FOR more than 150 years, the Laws of football required the players of each side to start the game in their own half of the field of play.

The ball however, had to be kicked forward to start the game.

In later years’ referees had become a little relaxed by allowing a player standing alongside the kicker, to stand inside his opponent’s half, to receive the ball.

An infringement I have to admit I never allowed.

I merely asked them to stand in their own half as the law required, even the university student who queried how it was possible to kick the ball forward if none of his team could be there.

So why did other referees, allow the infringement of this simple law with more players having the same views as that university student?

The answer I believe is in the recommended positioning of referees at kick-off, in the Laws of the Game.

This is on the kicker’s left-hand side of the pitch well back from the half way line and the centre mark, where they are not able to monitor the kick-off.

I refuse to adopt this suggestion as I see little benefit in it. I prefer to stand on the left-hand edge of the penalty circle in the opponent’s half.

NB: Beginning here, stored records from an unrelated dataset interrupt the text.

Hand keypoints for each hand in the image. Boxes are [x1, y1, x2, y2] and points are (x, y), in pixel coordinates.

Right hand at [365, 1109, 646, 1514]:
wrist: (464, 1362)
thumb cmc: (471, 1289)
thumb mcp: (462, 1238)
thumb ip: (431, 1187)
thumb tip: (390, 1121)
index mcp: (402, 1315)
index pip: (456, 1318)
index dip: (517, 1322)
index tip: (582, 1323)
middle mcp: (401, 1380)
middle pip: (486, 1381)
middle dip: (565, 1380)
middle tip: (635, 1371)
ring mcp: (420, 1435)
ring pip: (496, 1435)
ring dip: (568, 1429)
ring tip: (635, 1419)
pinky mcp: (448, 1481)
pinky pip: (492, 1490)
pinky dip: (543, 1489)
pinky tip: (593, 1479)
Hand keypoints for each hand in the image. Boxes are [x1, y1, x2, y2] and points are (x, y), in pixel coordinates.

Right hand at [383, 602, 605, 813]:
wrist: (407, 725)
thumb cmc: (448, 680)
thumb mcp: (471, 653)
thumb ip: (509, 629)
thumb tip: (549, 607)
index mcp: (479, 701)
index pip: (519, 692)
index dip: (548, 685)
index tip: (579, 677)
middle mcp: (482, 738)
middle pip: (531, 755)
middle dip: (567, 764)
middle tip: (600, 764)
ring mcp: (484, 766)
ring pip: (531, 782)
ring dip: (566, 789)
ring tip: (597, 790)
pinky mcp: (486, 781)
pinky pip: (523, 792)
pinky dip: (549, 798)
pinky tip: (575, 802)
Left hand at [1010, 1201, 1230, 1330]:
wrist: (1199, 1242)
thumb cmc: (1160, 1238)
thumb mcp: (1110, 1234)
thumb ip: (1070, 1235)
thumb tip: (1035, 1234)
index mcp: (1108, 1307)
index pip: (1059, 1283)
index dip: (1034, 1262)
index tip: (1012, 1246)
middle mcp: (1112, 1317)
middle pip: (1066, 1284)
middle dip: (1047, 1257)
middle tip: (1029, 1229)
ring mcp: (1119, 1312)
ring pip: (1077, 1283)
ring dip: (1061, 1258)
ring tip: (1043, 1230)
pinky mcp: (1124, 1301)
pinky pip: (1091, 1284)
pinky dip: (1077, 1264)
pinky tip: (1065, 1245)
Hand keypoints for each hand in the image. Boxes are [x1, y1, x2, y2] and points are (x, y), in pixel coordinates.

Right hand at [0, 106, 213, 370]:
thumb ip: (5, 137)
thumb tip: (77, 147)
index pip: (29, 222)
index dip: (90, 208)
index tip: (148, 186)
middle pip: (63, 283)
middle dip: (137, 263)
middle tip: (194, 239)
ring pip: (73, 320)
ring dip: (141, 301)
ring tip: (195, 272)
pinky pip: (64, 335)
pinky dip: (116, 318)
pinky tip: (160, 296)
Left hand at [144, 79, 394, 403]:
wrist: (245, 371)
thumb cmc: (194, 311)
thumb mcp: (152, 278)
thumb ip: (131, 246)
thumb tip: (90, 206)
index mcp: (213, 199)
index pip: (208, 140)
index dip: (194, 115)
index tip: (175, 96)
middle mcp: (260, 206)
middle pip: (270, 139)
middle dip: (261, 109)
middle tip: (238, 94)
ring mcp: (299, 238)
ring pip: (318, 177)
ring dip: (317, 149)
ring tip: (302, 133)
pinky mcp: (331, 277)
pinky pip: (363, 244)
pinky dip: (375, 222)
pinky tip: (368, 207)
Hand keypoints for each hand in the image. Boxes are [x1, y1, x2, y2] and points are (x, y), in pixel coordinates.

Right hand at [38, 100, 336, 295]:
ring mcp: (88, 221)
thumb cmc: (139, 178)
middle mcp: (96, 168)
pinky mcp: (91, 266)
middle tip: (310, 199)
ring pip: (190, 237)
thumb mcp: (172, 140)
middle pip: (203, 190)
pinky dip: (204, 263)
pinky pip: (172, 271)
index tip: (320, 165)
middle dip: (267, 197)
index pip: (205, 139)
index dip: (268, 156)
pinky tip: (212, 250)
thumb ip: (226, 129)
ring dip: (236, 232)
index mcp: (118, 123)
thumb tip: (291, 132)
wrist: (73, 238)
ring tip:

In this way I had total control of the kick-off and could easily make my request to anyone transgressing the line.

The International FA Board took an opposite view, so, in their words, to prevent players having to stand in their opponents half at kick off, they decreed that the ball could be kicked in any direction.

For most teams this means kicking the ball backwards, which is even more difficult if you are standing in your own half. This became an open invitation to the kicker to stand in the opponent’s half to make the kick.

So this year the IFAB made it legal.

At kick-off every player except the kicker must be in their own half of the field of play.